**WORK ORDER**
The expected result is the full listing, retyped exactly, without a single picture.

*** Opening PROVIDED MATERIAL ***

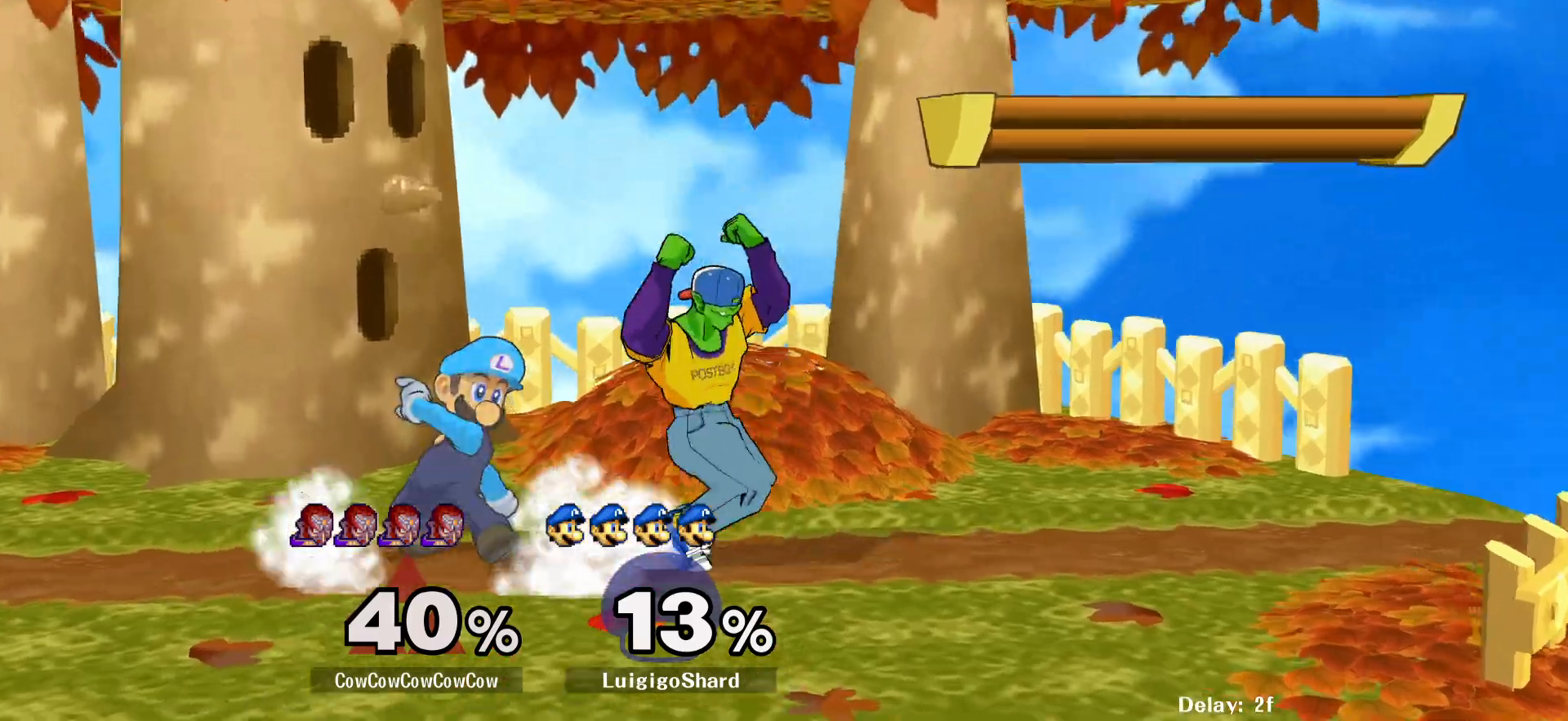
{"buttons": ["L1", "DPAD_DOWN"], "events": [[83, "DPAD_DOWN", "down"], [133, "L1", "down"]]}
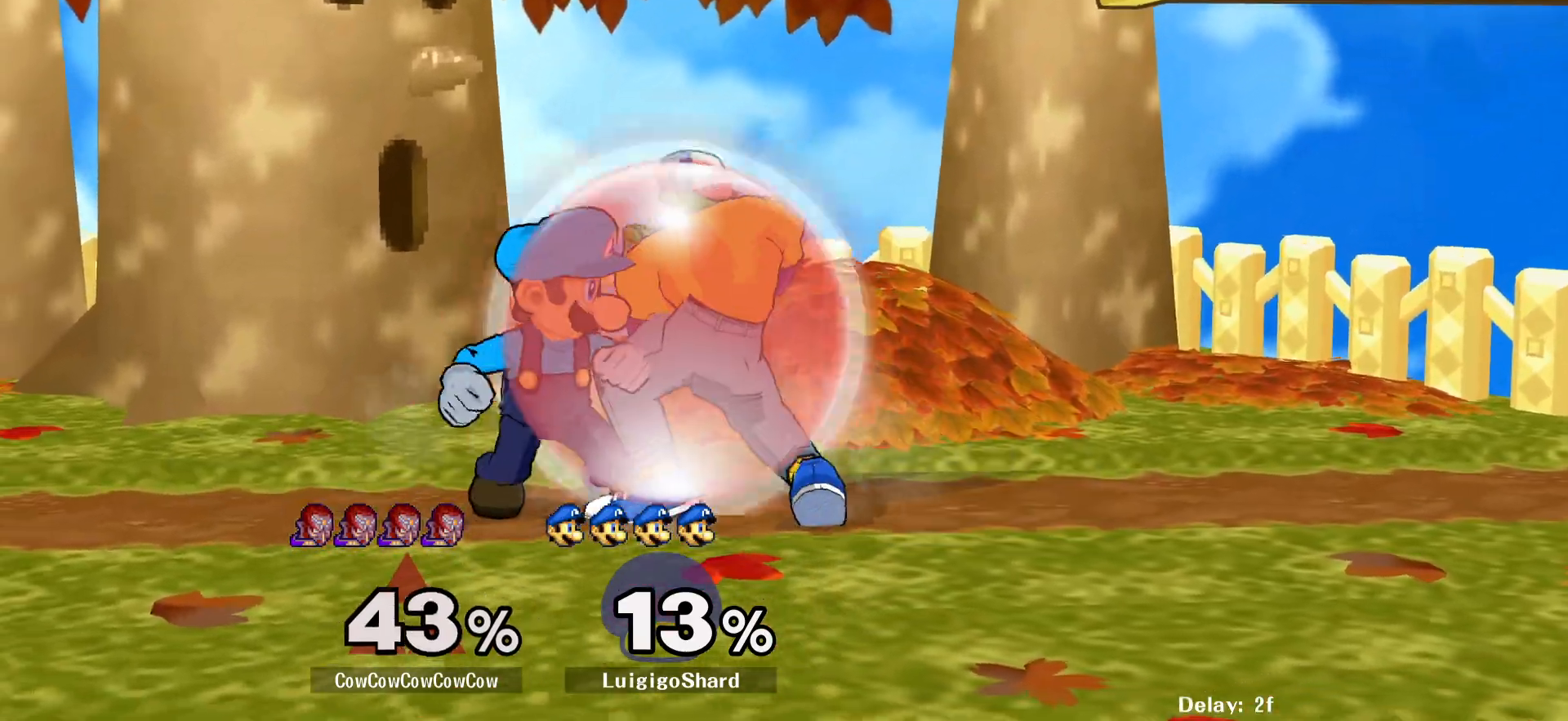
{"buttons": ["L1", "DPAD_DOWN", "DPAD_RIGHT"], "events": [[267, "A", "down"], [350, "A", "up"], [483, "DPAD_RIGHT", "down"]]}
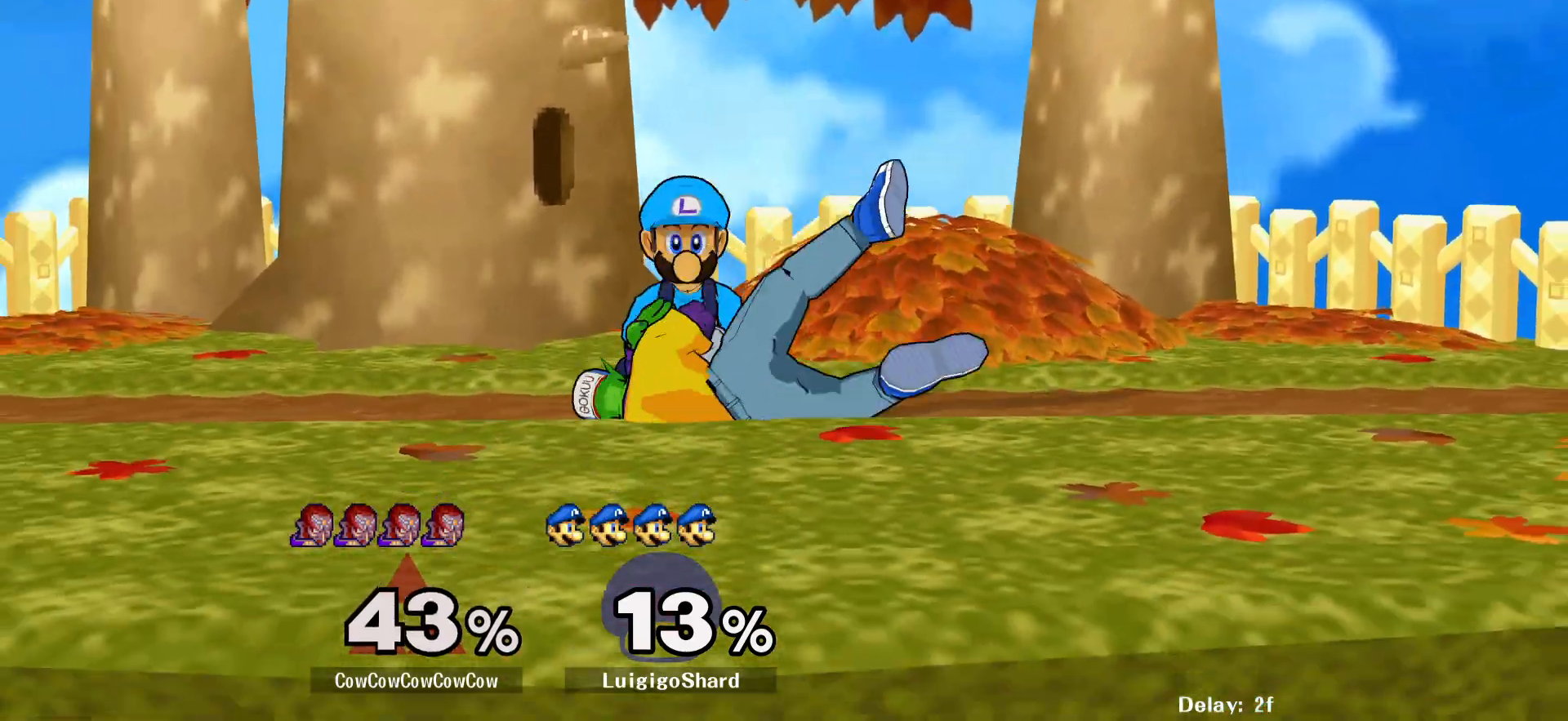
{"buttons": [], "events": [[17, "L1", "up"], [33, "DPAD_DOWN", "up"], [483, "DPAD_RIGHT", "up"]]}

*** Closing PROVIDED MATERIAL ***

**FINISHED TASK**
{"buttons": ["L1", "DPAD_DOWN"], "events": [[83, "DPAD_DOWN", "down"], [133, "L1", "down"]]}
{"buttons": ["L1", "DPAD_DOWN", "DPAD_RIGHT"], "events": [[267, "A", "down"], [350, "A", "up"], [483, "DPAD_RIGHT", "down"]]}
{"buttons": [], "events": [[17, "L1", "up"], [33, "DPAD_DOWN", "up"], [483, "DPAD_RIGHT", "up"]]}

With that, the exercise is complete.